Building a simple, fast, scaleable API with sinatra, memcached, Amazon SQS, delayed_job, Exceptional and Heroku
The recent fast growth in Exceptional has meant our publish API implementation needed to be updated. Below are some notes and decisions we made about its re-architecture.
I've put together a simple skeleton API app that demonstrates the use of the various libraries used below here
Sinatra
The exceptional publish API is very simple, consisting of a single HTTP POST operation. The full rails stack is overkill for this, so we based our new API on Sinatra.
Throttling
Every scaleable API requires throttling, so that overly 'aggressive' api clients (i.e apps throwing errors in our case) do not hog the limited API resources. We used @datagraphs excellent rack_throttle rack middleware to handle request throttling for our app. rack_throttle allows you to set schemes for request limit counts on your interface, and makes it easy to set rules even for custom ways to identify clients (i.e by IP Address, API Key, path, cookie, header, etc).
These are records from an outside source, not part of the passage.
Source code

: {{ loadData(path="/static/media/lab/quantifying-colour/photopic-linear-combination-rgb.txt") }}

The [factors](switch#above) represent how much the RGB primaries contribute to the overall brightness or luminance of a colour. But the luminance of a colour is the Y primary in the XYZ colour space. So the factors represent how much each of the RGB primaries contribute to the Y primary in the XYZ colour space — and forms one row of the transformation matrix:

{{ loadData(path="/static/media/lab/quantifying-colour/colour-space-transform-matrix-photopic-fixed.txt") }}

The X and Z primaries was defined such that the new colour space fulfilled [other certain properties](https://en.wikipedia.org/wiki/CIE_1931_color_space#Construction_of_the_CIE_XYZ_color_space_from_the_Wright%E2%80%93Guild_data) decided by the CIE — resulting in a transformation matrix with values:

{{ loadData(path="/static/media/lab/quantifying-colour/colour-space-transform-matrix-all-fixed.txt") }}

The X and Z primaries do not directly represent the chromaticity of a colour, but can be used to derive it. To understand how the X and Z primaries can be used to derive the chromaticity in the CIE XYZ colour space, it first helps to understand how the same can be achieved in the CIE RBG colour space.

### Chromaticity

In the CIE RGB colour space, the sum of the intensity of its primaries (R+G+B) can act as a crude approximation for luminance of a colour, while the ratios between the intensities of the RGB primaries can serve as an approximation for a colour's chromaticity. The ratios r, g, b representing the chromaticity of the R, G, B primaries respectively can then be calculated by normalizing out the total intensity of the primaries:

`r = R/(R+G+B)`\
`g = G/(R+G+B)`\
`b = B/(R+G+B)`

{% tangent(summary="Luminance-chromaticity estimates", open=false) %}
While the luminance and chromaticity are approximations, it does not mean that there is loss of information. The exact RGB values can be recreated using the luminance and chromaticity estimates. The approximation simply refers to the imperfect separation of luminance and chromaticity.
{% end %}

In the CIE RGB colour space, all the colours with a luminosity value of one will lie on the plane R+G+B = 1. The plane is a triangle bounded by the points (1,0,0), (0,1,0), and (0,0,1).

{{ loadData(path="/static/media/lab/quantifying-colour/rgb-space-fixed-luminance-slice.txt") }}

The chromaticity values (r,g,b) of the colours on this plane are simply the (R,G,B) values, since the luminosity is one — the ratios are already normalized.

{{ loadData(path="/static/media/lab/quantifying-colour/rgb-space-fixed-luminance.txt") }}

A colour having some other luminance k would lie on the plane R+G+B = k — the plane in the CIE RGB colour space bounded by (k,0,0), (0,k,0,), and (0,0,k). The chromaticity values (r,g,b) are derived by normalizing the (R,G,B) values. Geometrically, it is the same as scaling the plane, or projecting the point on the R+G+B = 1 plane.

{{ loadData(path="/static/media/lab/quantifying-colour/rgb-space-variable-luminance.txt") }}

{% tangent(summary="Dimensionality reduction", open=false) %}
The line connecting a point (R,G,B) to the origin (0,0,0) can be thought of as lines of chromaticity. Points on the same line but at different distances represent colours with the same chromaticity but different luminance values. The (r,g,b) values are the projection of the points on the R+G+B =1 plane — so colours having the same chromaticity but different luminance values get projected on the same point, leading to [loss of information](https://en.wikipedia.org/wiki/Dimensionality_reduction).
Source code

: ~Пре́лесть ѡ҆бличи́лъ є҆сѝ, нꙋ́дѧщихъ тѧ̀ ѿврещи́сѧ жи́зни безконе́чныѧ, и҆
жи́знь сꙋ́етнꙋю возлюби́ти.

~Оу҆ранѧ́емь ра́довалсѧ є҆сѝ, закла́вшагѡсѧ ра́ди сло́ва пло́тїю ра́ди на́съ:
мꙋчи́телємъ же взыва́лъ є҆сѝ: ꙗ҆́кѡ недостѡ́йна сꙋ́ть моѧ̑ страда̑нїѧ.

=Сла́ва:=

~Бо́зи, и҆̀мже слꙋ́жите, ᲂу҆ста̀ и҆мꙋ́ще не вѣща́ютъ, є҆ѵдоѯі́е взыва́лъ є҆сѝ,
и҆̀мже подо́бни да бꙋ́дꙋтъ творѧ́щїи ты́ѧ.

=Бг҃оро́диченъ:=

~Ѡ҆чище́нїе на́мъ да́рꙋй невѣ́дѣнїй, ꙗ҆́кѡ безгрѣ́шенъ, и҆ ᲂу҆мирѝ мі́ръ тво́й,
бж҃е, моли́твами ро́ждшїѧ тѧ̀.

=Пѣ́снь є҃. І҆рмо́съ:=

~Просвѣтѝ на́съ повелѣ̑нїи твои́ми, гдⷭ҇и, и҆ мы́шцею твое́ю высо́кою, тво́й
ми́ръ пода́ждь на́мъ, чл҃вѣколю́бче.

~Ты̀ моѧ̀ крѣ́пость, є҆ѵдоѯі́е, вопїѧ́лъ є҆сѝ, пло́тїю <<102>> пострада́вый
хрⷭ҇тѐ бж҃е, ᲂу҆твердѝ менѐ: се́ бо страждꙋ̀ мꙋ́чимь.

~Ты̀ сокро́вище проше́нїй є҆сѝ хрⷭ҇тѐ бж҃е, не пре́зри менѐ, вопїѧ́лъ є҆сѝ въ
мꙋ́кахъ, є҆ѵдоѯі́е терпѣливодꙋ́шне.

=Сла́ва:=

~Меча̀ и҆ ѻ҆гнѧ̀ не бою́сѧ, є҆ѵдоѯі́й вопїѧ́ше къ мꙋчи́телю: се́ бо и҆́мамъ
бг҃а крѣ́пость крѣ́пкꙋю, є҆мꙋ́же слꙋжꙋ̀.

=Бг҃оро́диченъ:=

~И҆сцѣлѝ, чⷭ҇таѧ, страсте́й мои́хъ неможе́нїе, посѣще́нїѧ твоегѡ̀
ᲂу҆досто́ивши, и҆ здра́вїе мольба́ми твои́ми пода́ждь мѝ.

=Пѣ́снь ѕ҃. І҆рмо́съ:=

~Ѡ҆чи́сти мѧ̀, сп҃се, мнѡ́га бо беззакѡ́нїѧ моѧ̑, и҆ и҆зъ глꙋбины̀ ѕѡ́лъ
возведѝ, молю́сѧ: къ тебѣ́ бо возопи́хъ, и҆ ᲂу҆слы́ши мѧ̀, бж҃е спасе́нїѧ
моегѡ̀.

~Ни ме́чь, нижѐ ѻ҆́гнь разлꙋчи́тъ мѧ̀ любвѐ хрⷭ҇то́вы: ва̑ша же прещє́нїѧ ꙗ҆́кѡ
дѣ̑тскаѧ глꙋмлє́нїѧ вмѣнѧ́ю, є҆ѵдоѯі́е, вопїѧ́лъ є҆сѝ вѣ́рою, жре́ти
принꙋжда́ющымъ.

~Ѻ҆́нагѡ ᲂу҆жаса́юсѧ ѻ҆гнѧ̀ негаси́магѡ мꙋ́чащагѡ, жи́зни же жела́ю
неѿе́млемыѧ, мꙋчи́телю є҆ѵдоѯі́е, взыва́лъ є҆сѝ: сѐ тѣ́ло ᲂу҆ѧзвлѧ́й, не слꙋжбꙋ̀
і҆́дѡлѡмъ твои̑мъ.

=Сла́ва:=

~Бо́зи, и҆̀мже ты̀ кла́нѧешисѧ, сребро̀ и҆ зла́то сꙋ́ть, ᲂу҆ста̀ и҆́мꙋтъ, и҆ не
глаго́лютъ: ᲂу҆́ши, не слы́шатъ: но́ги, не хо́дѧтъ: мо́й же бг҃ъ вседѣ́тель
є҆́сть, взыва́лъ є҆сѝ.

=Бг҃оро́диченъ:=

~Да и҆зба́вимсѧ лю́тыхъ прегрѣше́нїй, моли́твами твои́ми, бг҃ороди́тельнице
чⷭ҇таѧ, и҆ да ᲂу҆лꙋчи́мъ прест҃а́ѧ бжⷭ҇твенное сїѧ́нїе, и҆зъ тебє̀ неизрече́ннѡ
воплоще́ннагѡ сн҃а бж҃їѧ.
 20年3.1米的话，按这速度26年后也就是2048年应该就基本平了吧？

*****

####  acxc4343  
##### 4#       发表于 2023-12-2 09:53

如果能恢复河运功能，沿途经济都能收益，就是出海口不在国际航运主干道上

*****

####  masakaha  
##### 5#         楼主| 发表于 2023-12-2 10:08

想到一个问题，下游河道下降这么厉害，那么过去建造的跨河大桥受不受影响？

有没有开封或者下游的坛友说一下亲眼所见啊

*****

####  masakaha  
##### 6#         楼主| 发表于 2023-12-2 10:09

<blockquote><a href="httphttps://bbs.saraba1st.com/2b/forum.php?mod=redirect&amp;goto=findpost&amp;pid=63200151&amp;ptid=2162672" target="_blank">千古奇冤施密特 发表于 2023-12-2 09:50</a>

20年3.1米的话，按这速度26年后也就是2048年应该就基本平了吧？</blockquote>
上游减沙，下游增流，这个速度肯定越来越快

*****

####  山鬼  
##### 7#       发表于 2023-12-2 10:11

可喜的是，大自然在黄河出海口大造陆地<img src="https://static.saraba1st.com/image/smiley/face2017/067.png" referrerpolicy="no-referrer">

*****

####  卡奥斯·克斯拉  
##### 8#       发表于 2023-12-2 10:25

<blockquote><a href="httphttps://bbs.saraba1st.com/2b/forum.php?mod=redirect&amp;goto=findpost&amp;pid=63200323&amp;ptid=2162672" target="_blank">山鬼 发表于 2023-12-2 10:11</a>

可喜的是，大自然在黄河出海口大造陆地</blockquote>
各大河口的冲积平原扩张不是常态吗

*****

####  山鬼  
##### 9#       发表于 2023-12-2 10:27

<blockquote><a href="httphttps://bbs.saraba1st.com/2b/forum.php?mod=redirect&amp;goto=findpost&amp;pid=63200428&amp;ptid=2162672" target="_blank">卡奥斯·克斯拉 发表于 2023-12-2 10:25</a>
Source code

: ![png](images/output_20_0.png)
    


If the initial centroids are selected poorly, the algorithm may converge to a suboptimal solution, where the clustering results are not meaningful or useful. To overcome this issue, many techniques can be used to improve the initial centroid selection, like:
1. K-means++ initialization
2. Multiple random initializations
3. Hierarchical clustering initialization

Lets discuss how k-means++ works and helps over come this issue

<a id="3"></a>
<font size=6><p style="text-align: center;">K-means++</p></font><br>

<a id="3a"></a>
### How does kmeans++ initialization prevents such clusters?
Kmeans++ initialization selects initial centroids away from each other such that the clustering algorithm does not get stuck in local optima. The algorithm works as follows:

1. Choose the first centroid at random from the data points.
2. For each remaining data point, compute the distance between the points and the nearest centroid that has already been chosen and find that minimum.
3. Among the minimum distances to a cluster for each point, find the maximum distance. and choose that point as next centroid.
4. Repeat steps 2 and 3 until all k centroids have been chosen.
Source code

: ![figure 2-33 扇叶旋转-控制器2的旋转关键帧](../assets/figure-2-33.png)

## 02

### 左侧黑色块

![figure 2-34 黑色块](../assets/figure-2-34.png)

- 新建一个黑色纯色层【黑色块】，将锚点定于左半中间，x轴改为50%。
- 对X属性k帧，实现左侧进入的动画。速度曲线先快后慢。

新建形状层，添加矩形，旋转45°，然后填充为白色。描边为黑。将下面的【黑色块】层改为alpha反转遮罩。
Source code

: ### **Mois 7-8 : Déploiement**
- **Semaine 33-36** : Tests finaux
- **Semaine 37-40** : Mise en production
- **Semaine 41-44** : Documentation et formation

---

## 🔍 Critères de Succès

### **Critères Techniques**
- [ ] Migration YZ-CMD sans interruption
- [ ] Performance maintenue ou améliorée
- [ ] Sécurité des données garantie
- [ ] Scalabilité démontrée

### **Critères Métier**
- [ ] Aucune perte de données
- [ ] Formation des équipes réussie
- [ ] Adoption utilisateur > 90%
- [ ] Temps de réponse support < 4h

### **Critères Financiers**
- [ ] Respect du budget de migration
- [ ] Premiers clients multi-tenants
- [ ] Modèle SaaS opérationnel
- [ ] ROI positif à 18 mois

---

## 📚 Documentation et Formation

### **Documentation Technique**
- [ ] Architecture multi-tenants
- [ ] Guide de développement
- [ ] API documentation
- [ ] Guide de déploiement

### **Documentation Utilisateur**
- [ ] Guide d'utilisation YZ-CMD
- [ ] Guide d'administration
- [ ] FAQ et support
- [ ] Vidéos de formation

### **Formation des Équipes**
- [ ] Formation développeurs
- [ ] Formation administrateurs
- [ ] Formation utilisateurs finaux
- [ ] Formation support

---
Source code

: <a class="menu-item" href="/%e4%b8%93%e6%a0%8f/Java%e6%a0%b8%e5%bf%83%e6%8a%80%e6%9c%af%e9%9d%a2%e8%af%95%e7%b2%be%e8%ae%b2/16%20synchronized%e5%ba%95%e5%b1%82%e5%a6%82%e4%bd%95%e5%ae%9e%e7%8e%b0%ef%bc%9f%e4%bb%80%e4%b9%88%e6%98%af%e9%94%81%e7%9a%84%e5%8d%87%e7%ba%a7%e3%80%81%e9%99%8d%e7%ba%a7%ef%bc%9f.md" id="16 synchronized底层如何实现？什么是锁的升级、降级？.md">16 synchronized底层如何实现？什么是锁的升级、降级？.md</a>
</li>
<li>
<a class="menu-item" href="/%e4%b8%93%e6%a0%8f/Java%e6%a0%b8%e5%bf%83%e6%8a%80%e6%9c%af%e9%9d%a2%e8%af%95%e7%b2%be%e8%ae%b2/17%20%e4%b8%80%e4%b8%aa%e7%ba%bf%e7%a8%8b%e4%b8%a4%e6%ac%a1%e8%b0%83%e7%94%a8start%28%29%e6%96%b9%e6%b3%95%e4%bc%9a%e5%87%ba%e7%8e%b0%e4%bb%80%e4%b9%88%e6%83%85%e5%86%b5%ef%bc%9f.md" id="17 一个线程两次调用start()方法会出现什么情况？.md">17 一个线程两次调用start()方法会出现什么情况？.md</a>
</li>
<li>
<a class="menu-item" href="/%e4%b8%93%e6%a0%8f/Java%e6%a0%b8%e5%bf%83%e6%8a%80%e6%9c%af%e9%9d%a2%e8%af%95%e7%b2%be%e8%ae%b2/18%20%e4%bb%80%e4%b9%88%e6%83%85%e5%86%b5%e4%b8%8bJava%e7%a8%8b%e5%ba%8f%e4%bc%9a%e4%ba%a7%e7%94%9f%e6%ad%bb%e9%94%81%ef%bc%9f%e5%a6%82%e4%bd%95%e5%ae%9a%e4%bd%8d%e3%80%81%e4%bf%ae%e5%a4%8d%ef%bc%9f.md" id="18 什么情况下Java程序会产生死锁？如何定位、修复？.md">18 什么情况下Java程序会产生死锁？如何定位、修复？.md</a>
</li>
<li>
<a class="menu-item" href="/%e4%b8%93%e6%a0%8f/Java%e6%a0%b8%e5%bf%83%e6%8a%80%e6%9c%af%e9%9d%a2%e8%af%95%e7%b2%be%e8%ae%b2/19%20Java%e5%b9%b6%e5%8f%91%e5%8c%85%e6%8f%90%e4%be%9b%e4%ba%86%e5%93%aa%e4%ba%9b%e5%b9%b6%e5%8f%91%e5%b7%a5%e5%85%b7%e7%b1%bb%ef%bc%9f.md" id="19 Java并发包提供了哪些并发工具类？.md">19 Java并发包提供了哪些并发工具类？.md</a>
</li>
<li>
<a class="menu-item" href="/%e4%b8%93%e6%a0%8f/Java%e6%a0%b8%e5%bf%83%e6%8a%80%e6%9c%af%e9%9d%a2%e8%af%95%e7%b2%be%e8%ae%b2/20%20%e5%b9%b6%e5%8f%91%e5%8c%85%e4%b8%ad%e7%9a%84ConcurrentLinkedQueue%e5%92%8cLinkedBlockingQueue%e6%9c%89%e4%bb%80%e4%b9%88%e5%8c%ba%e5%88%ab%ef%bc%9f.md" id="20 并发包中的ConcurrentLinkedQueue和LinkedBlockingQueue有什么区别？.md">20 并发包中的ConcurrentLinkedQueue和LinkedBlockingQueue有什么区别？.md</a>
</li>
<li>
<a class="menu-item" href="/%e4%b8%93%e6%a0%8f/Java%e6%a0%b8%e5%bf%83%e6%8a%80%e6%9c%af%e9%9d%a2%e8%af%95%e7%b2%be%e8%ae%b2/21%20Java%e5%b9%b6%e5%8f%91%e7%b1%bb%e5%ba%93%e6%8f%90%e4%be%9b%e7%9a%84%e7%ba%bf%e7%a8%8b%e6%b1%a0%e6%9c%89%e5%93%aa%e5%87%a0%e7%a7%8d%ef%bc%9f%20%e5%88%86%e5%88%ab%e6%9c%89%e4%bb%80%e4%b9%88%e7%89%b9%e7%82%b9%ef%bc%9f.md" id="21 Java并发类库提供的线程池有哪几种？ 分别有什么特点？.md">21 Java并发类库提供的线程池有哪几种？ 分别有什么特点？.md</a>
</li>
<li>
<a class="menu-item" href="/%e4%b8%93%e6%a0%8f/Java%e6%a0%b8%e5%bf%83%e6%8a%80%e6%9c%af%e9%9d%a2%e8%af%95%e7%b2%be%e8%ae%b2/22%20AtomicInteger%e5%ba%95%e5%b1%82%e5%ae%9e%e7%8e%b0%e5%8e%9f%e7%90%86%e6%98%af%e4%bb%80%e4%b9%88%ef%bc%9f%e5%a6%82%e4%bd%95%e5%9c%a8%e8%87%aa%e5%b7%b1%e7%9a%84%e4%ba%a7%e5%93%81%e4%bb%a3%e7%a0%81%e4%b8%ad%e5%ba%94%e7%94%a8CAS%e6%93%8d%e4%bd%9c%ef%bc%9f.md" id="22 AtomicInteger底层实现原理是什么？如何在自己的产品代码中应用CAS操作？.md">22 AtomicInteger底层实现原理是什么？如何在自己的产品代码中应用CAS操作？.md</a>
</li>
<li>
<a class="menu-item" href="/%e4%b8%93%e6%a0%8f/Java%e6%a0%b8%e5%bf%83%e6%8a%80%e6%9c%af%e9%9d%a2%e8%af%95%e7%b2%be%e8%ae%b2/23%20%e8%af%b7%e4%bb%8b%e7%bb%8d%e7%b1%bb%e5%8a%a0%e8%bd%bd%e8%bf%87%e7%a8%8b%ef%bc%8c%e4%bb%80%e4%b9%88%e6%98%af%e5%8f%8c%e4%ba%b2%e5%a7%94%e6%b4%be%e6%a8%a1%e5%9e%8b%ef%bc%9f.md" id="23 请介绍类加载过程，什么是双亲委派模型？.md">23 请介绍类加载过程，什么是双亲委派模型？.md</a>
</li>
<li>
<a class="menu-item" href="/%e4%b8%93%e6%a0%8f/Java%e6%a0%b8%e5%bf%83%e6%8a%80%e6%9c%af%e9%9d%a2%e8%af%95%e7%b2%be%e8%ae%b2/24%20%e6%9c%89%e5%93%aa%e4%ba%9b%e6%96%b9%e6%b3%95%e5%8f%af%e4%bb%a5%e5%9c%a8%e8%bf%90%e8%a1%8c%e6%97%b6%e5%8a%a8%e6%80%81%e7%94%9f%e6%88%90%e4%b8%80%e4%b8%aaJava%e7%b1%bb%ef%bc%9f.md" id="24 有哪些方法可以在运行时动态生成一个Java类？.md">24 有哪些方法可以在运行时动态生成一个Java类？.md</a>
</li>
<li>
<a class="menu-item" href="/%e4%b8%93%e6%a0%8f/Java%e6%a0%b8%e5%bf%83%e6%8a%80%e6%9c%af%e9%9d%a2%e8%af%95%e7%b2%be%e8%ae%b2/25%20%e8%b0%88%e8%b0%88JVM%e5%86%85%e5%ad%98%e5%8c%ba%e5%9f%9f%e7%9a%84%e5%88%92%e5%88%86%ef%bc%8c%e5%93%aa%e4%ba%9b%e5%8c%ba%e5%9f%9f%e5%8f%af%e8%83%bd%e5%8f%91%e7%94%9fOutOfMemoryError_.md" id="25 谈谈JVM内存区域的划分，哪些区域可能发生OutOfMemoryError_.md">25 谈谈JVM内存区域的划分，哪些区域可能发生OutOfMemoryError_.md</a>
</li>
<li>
We hooked up rack_throttle with memcached to store the connection counts. On heroku a shared memcached instance is available to all dynos in an application, so this was a super handy (and fast) way to maintain connection counts across all dynos. We need a fair few dynos to handle the ~4k api requests per minute that the exceptional API handles.
Queueing
Exceptional uses Amazon SQS as its back end queueing infrastructure. This means that when requests are received by the API interface, they are queued for processing at a later stage on a cluster of processing servers (The status of which you can see here). This allows the processing server cluster an amount of elasticity during burst periods.
Delayed Job
The speed at which the API interface could return to the api request was of crucial importance to our API. Since Amazon SQS is a third party service with a network hop, we used delayed_job to decouple the Exceptional API interface from the publishing to Amazon SQS. Each API request is persisted immediately, and then delayed job workers pick up the API requests and enqeue them onto Amazon SQS. This gives us the fastest possible API response time, and also another level of infrastructural flexibility.
New Relic
Monitoring the runtime performance of the API is key, and New Relic RPM is simply fantastic for that. On Heroku with the New Relic Add-on enabled, configuring new relicwas as simple as
configure :production do
require 'newrelic_rpm'
end
Exceptional
Obviously Exceptional is absolutely essential for monitoring any errors that occur on our API service. The docsdescribe the few steps required to enable exceptional for your sinatra app
Heroku
Our API runs on, and the fantastic infrastructure provided by heroku.
Database
We use a MySQL cluster hosted on Amazon RDS for all our databases.
Scalability & Performance
The API is currently scaling to burst traffic of ~7k request per minute without any degradation in average response time (~30ms). We have further scaleability testing, and likely further scaleability improvements to do, but what we have will keep us through our next growth period.
Futures
We have not implemented it in our API (yet!), but David Dollars Autoscale middleware looks very interesting!
Using eventmachine or node.js are likely other avenues if our API traffic continues to scale at the current rate.